COUNTRY CLUSTER TABLE

# I'm creating a table to show exactly which cluster each country belongs to.
# I also sorted it by cluster so it's easier to read.

country_assignment <- life_clean %>%
  select(Country, kmeans_cluster) %>%
  arrange(kmeans_cluster, Country)

# Using kable to make the table readable
knitr::kable(country_assignment, 
             col.names = c("Country Name", "Assigned Cluster"),
             caption = "Table: Final Cluster Membership for Asian Countries (2014)")
Table: Final Cluster Membership for Asian Countries (2014)
Country Name Assigned Cluster
Armenia 1
China 1
Georgia 1
Kazakhstan 1
Philippines 1
Sri Lanka 1
Thailand 1
Viet Nam 1
Afghanistan 2
Bangladesh 2
Bhutan 2
Cambodia 2
India 2
Indonesia 2
Iraq 2
Lao People’s Democratic Republic 2
Myanmar 2
Nepal 2
Pakistan 2
Syrian Arab Republic 2
Tajikistan 2
Timor-Leste 2
Turkmenistan 2
Uzbekistan 2
Yemen 2
Azerbaijan 3
Bahrain 3
Brunei Darussalam 3
Cyprus 3
Iran (Islamic Republic of) 3
Israel 3
Japan 3
Jordan 3
Kuwait 3
Kyrgyzstan 3
Lebanon 3
Malaysia 3
Maldives 3
Mongolia 3
Oman 3
Qatar 3
Saudi Arabia 3
Singapore 3
Turkey 3
United Arab Emirates 3

Discussion

Across all methods, three distinct tiers of Asian countries emerge:

High-performing tier: Countries like Japan, Singapore, and Israel.

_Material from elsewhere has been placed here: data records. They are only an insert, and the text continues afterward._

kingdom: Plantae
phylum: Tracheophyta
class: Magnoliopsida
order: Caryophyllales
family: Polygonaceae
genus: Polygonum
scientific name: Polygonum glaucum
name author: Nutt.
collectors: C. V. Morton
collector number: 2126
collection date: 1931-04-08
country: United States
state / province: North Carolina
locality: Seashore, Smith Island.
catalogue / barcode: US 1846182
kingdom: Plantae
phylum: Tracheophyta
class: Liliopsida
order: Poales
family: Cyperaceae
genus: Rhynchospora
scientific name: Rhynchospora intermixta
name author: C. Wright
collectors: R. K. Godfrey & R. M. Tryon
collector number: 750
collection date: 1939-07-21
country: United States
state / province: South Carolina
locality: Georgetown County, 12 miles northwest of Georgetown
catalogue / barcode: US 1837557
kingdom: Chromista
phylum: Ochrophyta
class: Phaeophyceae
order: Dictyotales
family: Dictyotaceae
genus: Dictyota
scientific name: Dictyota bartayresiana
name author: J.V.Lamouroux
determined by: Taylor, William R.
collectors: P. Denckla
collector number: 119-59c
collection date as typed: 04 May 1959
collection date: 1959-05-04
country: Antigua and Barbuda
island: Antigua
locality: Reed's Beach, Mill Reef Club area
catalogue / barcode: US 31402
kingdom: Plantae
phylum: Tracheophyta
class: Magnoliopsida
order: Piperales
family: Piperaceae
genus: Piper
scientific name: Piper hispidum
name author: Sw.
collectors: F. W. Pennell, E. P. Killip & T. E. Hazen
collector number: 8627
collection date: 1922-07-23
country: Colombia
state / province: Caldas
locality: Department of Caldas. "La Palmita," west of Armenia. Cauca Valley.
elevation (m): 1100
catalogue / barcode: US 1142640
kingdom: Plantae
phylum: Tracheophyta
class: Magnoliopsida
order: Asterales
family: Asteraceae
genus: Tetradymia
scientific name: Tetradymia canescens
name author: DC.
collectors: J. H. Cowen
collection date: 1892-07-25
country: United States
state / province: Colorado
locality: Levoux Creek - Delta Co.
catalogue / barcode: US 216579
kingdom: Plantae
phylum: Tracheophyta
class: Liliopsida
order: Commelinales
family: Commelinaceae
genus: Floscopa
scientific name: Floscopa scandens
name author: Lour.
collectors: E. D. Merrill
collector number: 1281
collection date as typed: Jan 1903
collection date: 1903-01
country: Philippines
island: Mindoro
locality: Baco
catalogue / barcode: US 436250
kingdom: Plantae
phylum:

They have the highest life expectancy and most years of schooling.

Developing tier: Countries like China, Thailand, and Vietnam. These have decent health metrics and are in the middle of the pack.

Challenged tier: Countries like Afghanistan and Yemen have much higher mortality rates and lower life expectancy.

K-means and PAM provided highly consistent groupings. Non-linear methods like t-SNE and UMAP were particularly effective at separating the most advanced economies from the rest of the region.

Limitations

Data availability for 2015 was too low for several variables, necessitating a focus on 2014.

Countries like Syria may have skewed data due to conflict during this period.

Standardizing variables gives them equal weight, which may not always reflect their actual impact on public health.

AI Usage Statement

I used AI to assist in structuring the R Markdown code and identifying data completeness patterns for Asian countries. All final interpretation and analysis decisions were made by me.